Agatha stroked his silky hair, mopping up the sweat on his temples with her fingertips, and let him sniffle into her nightgown.
She’d never seen him cry. Not like this, so scared and defeated.
But as she held him, his breaths settled, his body surrendering to her touch, and he glanced up at her with the faintest of smiles. . . .
Then his smile vanished.
Someone was watching them. A tall, turbaned woman looming in the doorway, her gleaming teeth gnashed tight.
And just like that, Tedros was gone as quick as he came.
Splinters of August sun streamed through the window onto the chandelier, refracting light into Agatha’s eyes.
Blinking groggily, she could see missing crystals in the chandelier, covered in cobwebs like an old gravestone.
She hugged her pillow to her chest. It still smelled like him. Reaper slithered up from the foot of the bed, sniffing at the pillow, poised to slash it to shreds, before Agatha shot him a look. Her cat slunk back to the foot of the bed. He’s improving at least, Agatha thought; the first night in the castle, he’d peed in Tedros’ shoe.
Voices echoed in her wing. She wouldn’t be alone much longer.
Agatha sat up in her baggy black nightgown, peering at her room. It was three times the size of her old house in Gavaldon, with dusty gem-crusted mirrors, a sagging settee, and a two-hundred-year-old desk of ivory and bone. Clutching her pillow like a life raft, she soaked in the quiet coming off the cracked marble tiles dyed robin’s-egg blue and the matching walls inlaid with mottled gold flowers. The queen’s chamber was like everything at Camelot: royal from afar, tarnished up close. This applied to her too—she was living in the queen’s quarters but she wasn’t even queen yet.

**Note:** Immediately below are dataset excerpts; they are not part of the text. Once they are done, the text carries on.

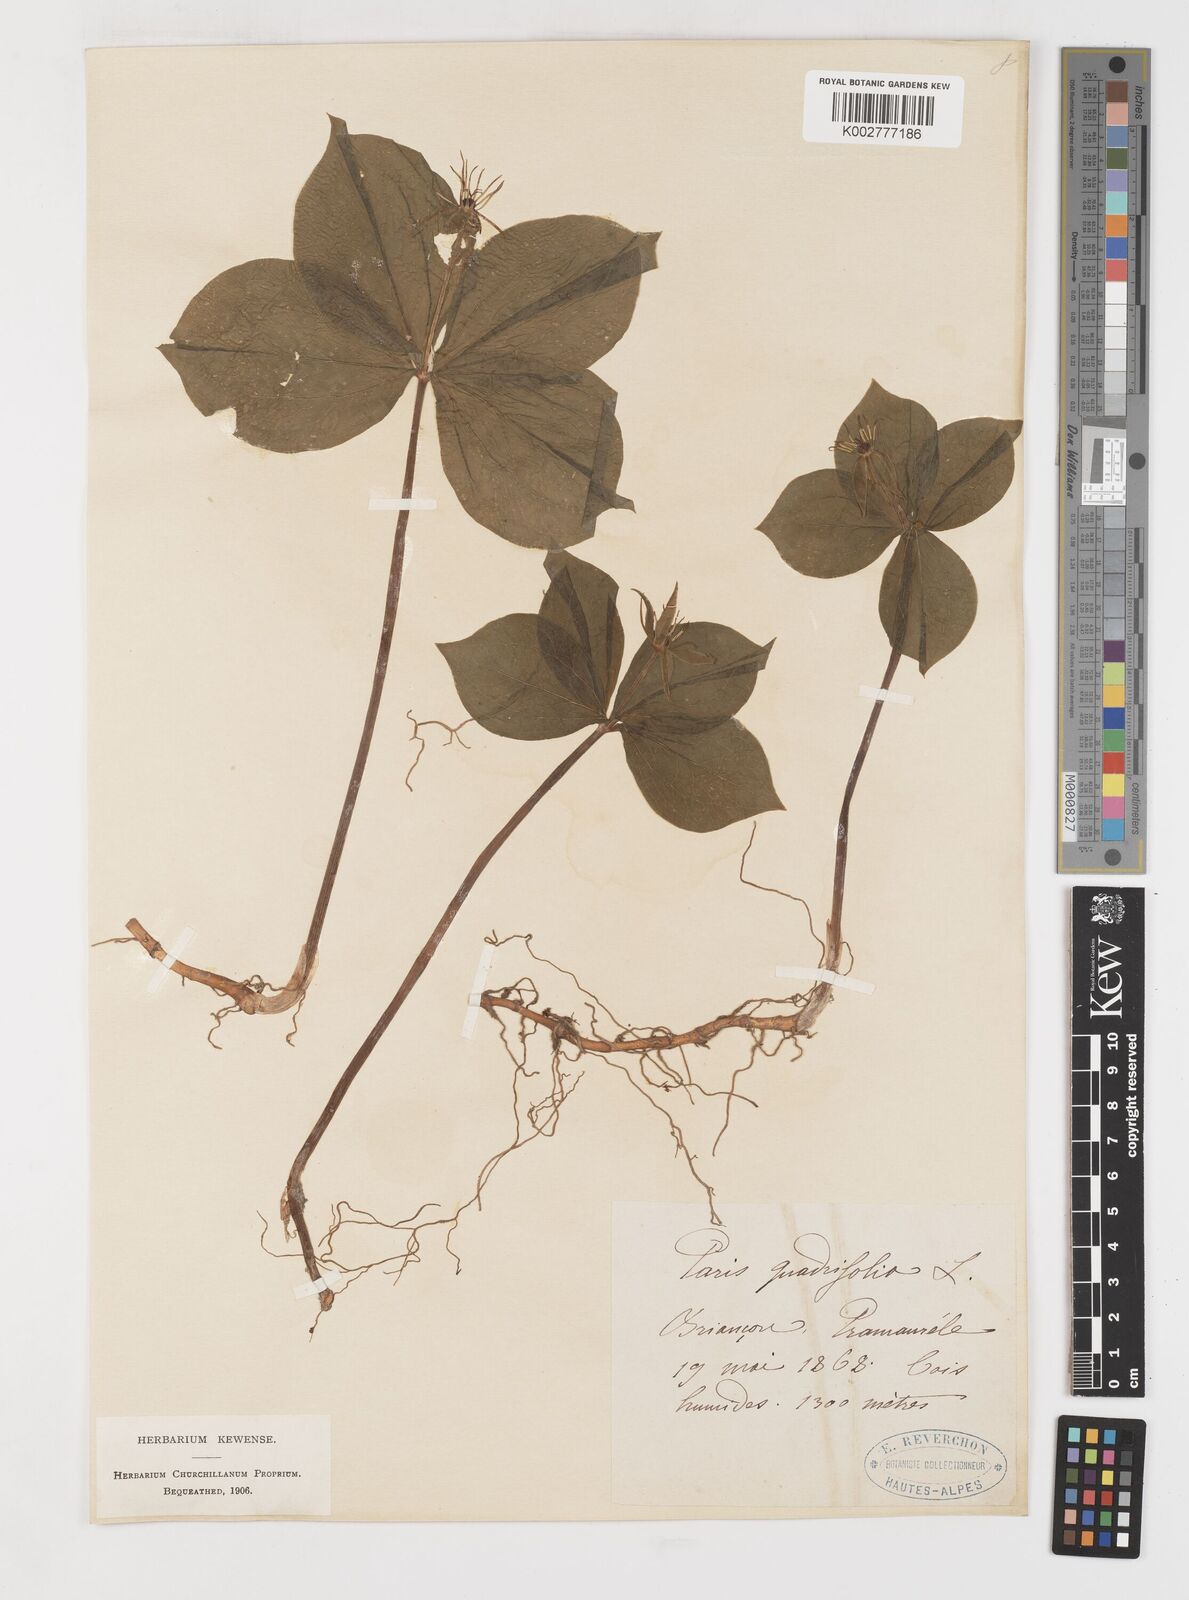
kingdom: Plantae
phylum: Tracheophyta
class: Liliopsida
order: Liliales
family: Melanthiaceae
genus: Paris
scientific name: Paris quadrifolia
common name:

The wedding was still two months away.
A wedding that was making her uneasier each day.
Once upon a time, Agatha had imagined she’d live happily ever after with Sophie in Gavaldon. The two of them would be proud owners of a cottage in town, where they’d have tea and toast each morning, then jaunt off to Mr. Deauville’s Storybook Shop, now the A&S Bookshop, since she and Sophie would take it over once the old man died. After work, she’d help pick herbs and flowers that Sophie would use to make her beauty creams, before they’d visit Agatha’s mother on Graves Hill for dinners of lamb-brain stew and lizard quiche (steamed prunes and cucumbers for Sophie, of course). How ordinary their life would be together. How happy. Friendship was all they needed.
Agatha squeezed the pillow harder. How things change.
Now her mother was dead, Sophie was Dean of Evil at a magical school, and Agatha was marrying King Arthur’s son.
No one was more excited about the wedding than Sophie, who’d sent letter after letter from her faraway castle with sketches of dresses and cakes and china that she insisted Agatha use for her big day. (“Dear Aggie, I haven’t heard back from you about the chiffon veil swatches I sent. Or the proposed canapés. Really, darling, if you don’t want my help just tell me. . . .”)
Agatha could see these letters piled on the desk, coated in spidery trails of dust. Every day she told herself she would answer them, but she never did. And the worst part was she didn’t know why.
Footsteps grew louder outside her room.
Agatha’s stomach churned.
It’d been this way for six months. She felt more and more anxious while Tedros grew more and more withdrawn. Last night was the closest they’d come to speaking about what happened on coronation day and neither of them had even said a word. She knew he was embarrassed . . . devastated . . . ashamed. . . . But she couldn’t help him if he didn’t talk to her. And he couldn’t talk to her if he was never with her.